What are your values? What things are you trying to improve? You can think of objectives as your ends, as the ultimate answers to “why” you want to do something. For example, if your decision problem is whether you want to buy a car or not when you ask yourself “Why do I want a car?” you may hear yourself saying: for convenience, to save money, to have more freedom and to save time. If you get a car you expect to get more of those things. By clearly stating your values you give your mind more material to come up with good alternatives that you may not consider if you don’t ask yourself “Why?”.

Alternatives

What alternatives do you have? Alternatives are the various solutions to your decision problem. You should try to come up with as many and as varied alternatives as possible. This is the best place to use your lateral thinking skills and creativity. Don’t limit yourself to the default, safest, most popular or to the first idea that comes to your mind. If you have decided that your decision problem is whether to get a car or not your alternatives could be “buying a new car”, “buying a used car”, “renting a car for the weekends and commute by bike to work”, “using a friend’s car”, “buying a motorbike” or “monitor used car deals websites periodically and buy a car once I find an offer that meets my criteria”. I find it useful to set a minimum alternatives quota and force myself to come up with at least X alternatives depending on the decision.

Consequences

What are the consequences of each of your alternatives? A good exercise is to imagine yourself in the future of each of your alternatives and take a honest look at the consequences of your actions. In the car example you may imagine yourself with a big great car driving to many places and enjoying it.

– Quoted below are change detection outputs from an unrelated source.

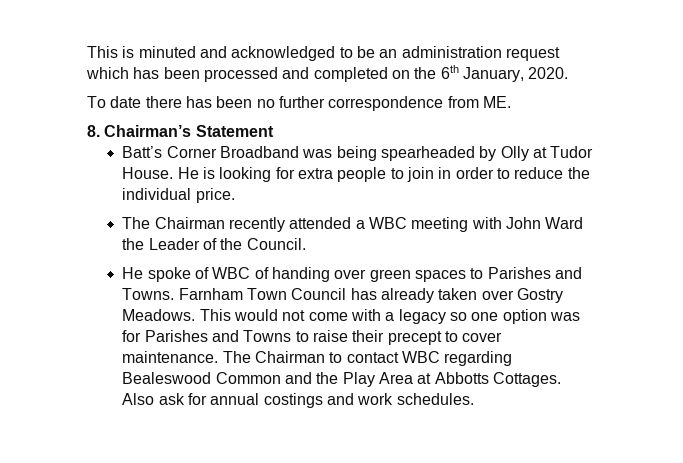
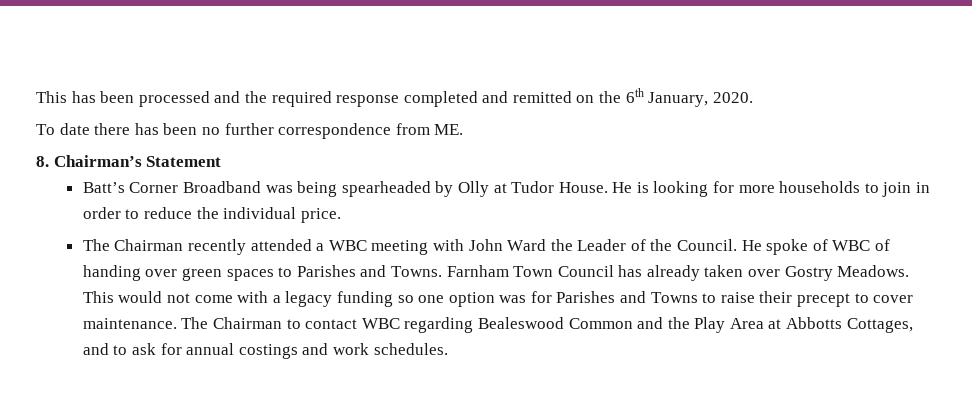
[87,46,560,61] [86,67,388,82] This is minuted and acknowledged to be an administration request which has been processed and completed -> [36,91,572,107] This has been processed and the required response completed and remitted
[298,167,387,182] extra people -> [738,181,861,193] more households
(306, 244) // -> (738, 245) none
(446, 316) none -> [336,291,393,307] funding
[493,372,562,387] [122,393,155,405] Cottages. Also -> [846,318,913,333] [82,343,128,355] Cottages, and to

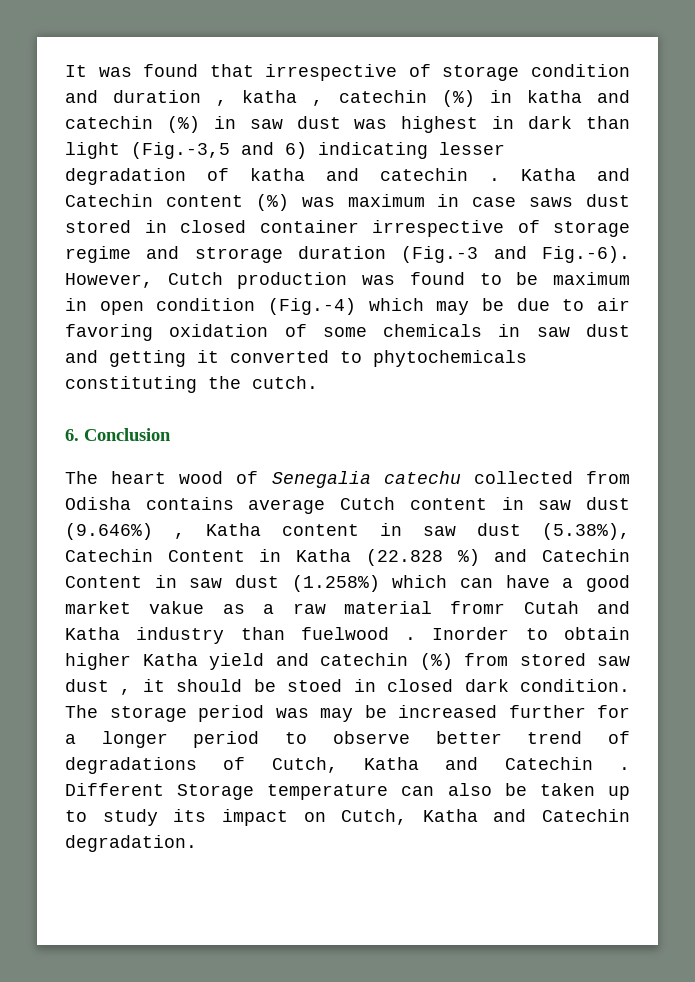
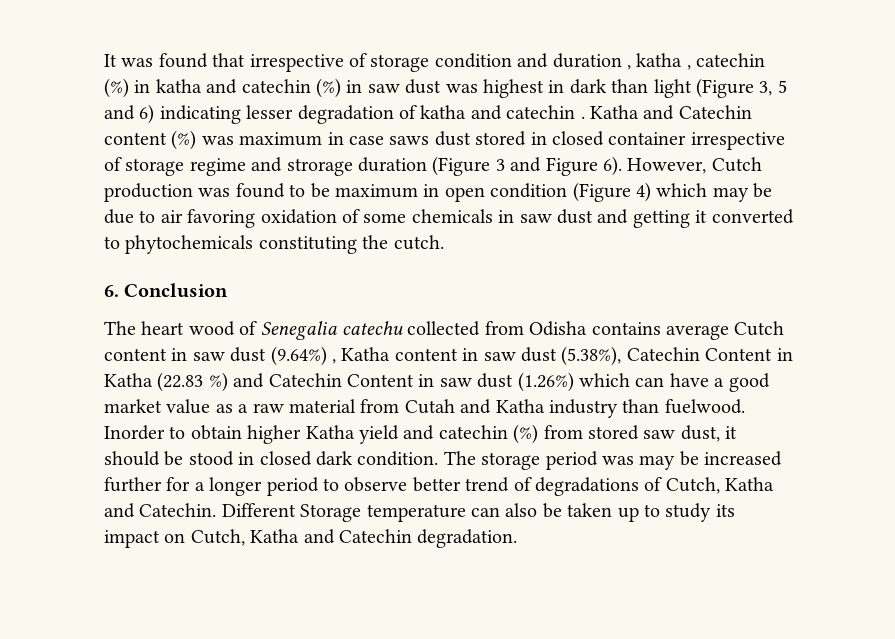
[131,142,230,159] (Fig.-3,5 -> [695,78,787,98] (Figure 3, 5
[401,246,630,263] (Fig.-3 and Fig.-6). -> [432,156,622,176] (Figure 3 and Figure 6).
[268,298,356,315] (Fig.-4) -> [572,182,651,202] (Figure 4)
[65,523,153,540] (9.646%) -> [270,346,327,366] (9.64%)
[365,549,443,566] (22.828 -> [157,372,204,392] (22.83
[291,575,380,592] (1.258%) -> [517,372,574,392] (1.26%)
[149,601,205,614] vakue -> [166,399,211,414] value
[450,601,506,614] fromr -> [360,399,400,413] from
[300,627,417,640] fuelwood . -> [664,399,745,414] fuelwood.
[65,679,132,695] dust , -> [680,425,720,442] dust,
[287,679,343,692] stoed -> [188,451,234,466] stood
[504,757,630,770] Catechin . -> [139,503,217,517] Catechin.

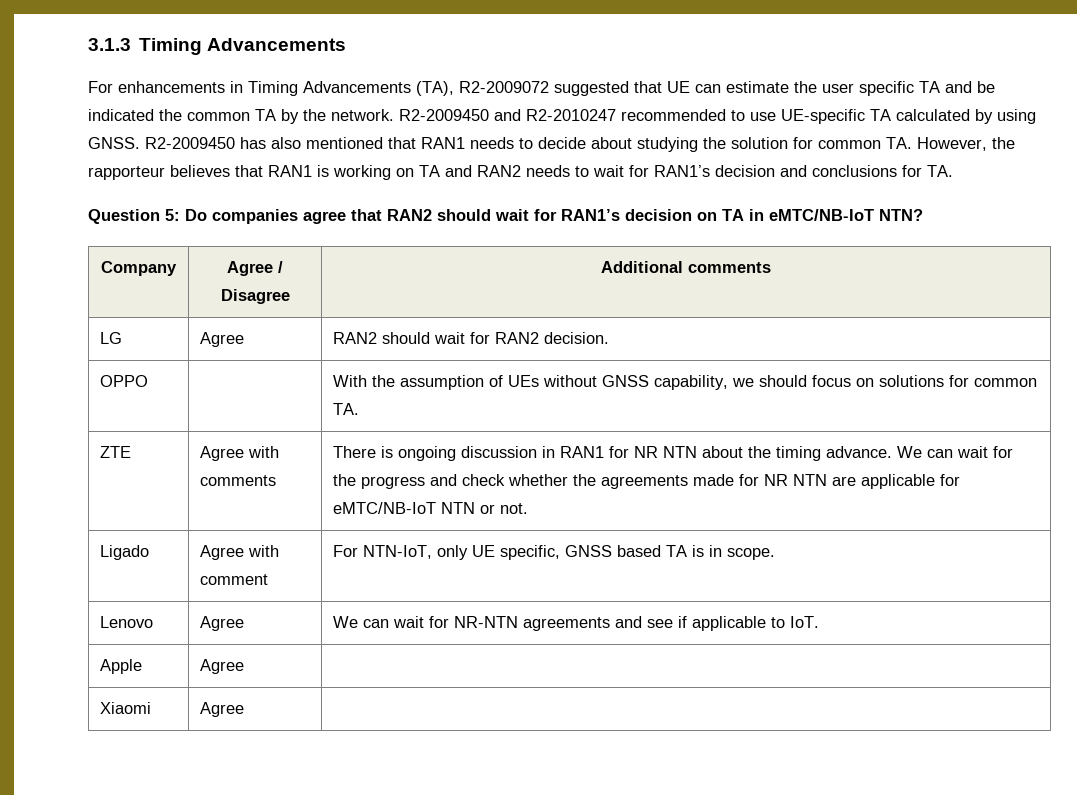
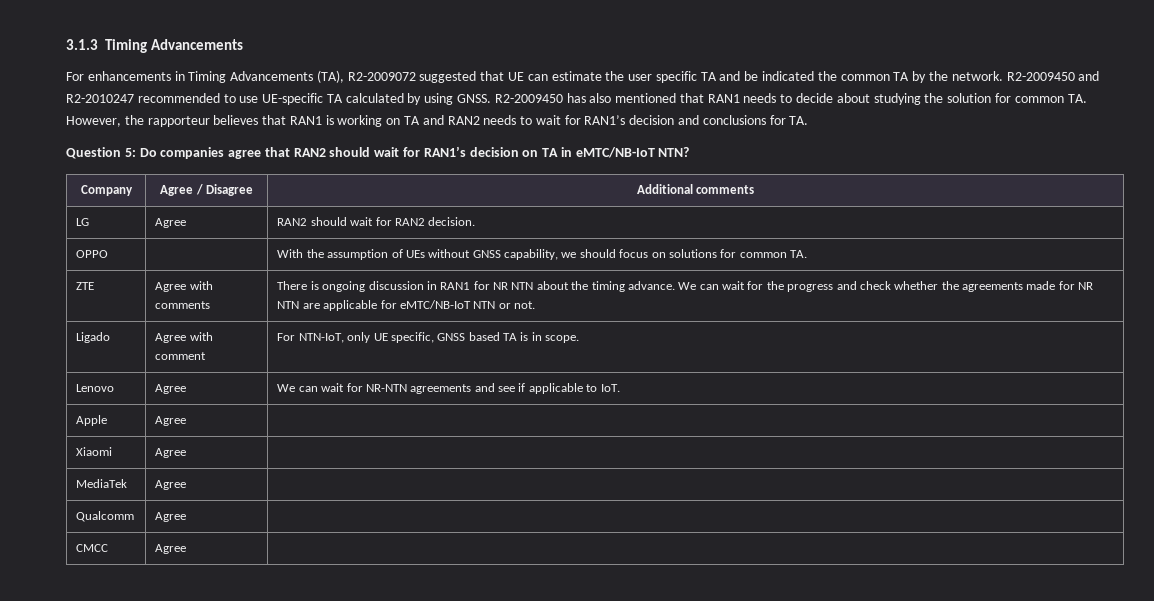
(245, 709) none -> [76,479,128,488] [155,480,187,490] [76,511,135,522] [155,512,187,522] [76,544,109,552] [155,544,187,554] // MediaTek | Agree | // Qualcomm | Agree | // CMCC | Agree |

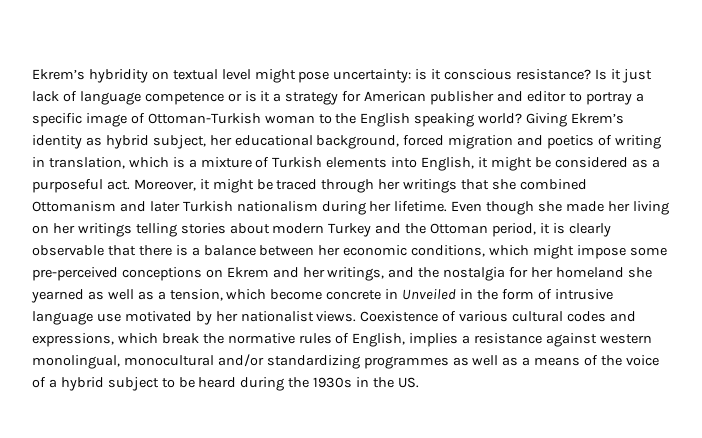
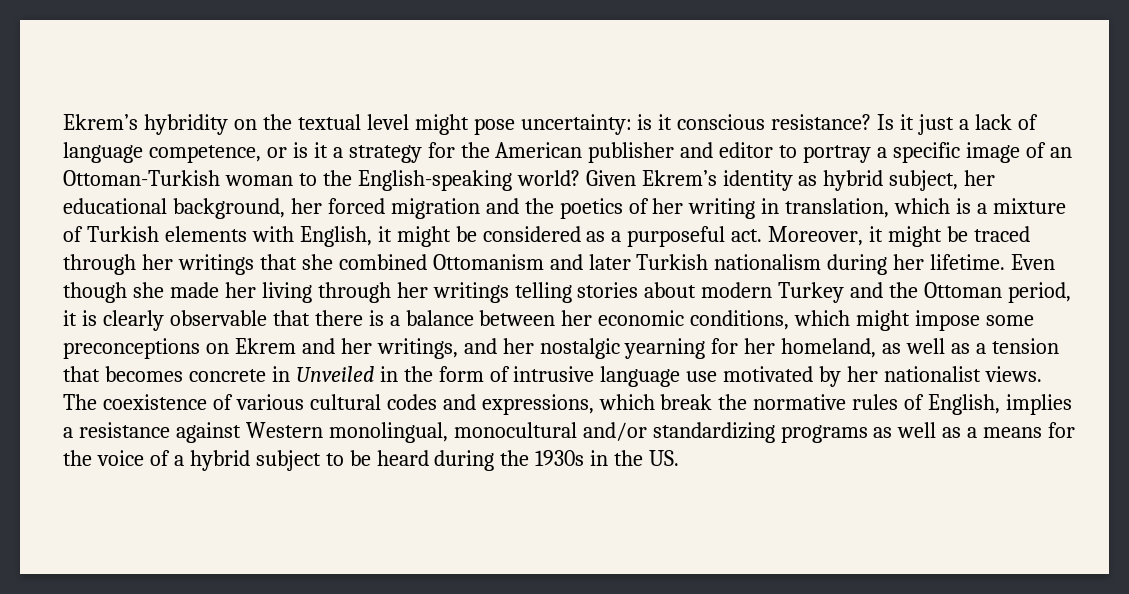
(169, 75) none -> [262,114,292,130] the
(652, 76) none -> [959,119,970,130] a
[144,92,224,105] competence -> [148,145,261,163] competence,
(362, 96) none -> [460,142,490,158] the
(145, 118) none -> [1049,147,1072,158] an
[360,113,568,127] English speaking world? Giving -> [357,170,636,191] English-speaking world? Given
(400, 142) none -> [290,198,322,214] her
(544, 140) none -> [524,198,554,214] the
(613, 140) none -> [652,198,684,214] her
[391,157,418,168] into -> [251,226,294,242] with
[32,225,49,234] on -> [317,282,391,303] through
[32,267,202,281] pre-perceived conceptions -> [63,338,200,359] preconceptions
[418,267,652,281] [31,289,323,303] the nostalgia for her homeland she yearned as well as a tension, which become -> [502,338,1059,359] [63,366,183,382] her nostalgic yearning for her homeland, as well as a tension that becomes
[360,311,439,322] Coexistence -> [63,394,207,410] The coexistence
[599,334,652,344] western -> [245,422,323,438] Western
[363,356,449,369] programmes -> [780,425,868,443] programs
[584,355,599,366] of -> [1048,422,1076,438] for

But you should also imagine yourself paying car insurance, having the ocasional (lethal or non-lethal) accident, having to look for and pay for a parking spot, bringing the car to maintenance the morning you had a meeting at 9, getting stuck in traffic, etc. The goal of this step is to give you a complete view of what each alternative entails and resist the urge to focus only on the benefits.

Tradeoffs

Alternatives differ from each other in the specific tradeoffs that they make between the objectives involved. You can think of each alternative as a mix of your objectives with different proportions. A powerful technique to analyze tradeoffs is to translate how much you get of each objetive into a common unit like money. For example, if you have two alternatives with varying proportions of “time saved” and “money saved” you could translate time to money by determining how much money you would pay for a given amount of time and then apply the resulting conversion rate to eliminate the “time” objective and, as a consequence, be able to rank the alternatives by a single unit.

Uncertainty

Each alternative has some uncertainty associated with it because we can’t predict the future and we can’t measure with perfect precision every factor involved. However we can quantify uncertainty, that is how likely various events are, and use that information to help us decide. For example: if your decision problem is how to get from A to B, your two alternatives are to do so by plane or by car and the only thing you care about is risk of death then you could check what’s the likelihood of a car accident and a plane accident and decide that a plane is the best choice for you.

Risks

What risks are associated with each of your alternatives? As we just saw each alternative has varying amounts of uncertainty associated with them and each alternative has a different amount of utility or happiness that it will bring you spread over different values. You can calculate risk by taking each alternative’s total utility to you, after converting all the values of a single alternative to a single unit, and multiply that utility by the probability of the alternative’s positive consequences. Then you will be able to decide between alternative A with probability 5% of giving you $100,000 of utility and with probability 95% giving you $1,000 of utility is more or less preferable than alternative B which with 50% probability will give you $50,000 and with 50% probability will give you $500. There is no right or wrong risk threshold. The only wrong thing you can do is ignore your risk tolerance, go for alternative A and later realize that with those odds you shouldn’t really have made the decision. Every person is comfortable with a different level of risk and even the same person will have a different risk tolerance depending on the circumstances. When we are young we are more risk-seeking, useful for hunting and mating, than when we are 80 years old and when we are hungry we are far more risk-seeking than when we have just finished meditating for similar reasons. Determining what level of risk is right for you will help you choose the alternative with the right level of risk for you.

Linked decisions

For each of your current alternatives what decisions will you face in the future? Alternative A to your current decision problem, eg: buy that expensive house you like so much, may sound very appealing today but it will severely limit your options in 20 years when you want to send your kids to university and you are still paying debt.

You should go through this list in the order presented and, as soon as you have a clear winner you don’t need to continue with the remaining steps. I personally found it very useful at the beginning to go through all the steps anyways to get comfortable with them and to make sure I had the right calibration for when to stop. Nowadays I only reach the end of the list for really important or difficult decisions.

We cannot possibly apply this process to every one of the hundreds of decisions we make every day because it would take too much mental energy and time but not all of the decisions we face are equally important. What you want to do is strike a balance: identify the decisions whose consequences will affect you more, apply this method on them and then let cavemen Joe and Jane’s gut handle the rest. With practice this process will become second nature and you will be able to be systematic with a wider range of decisions.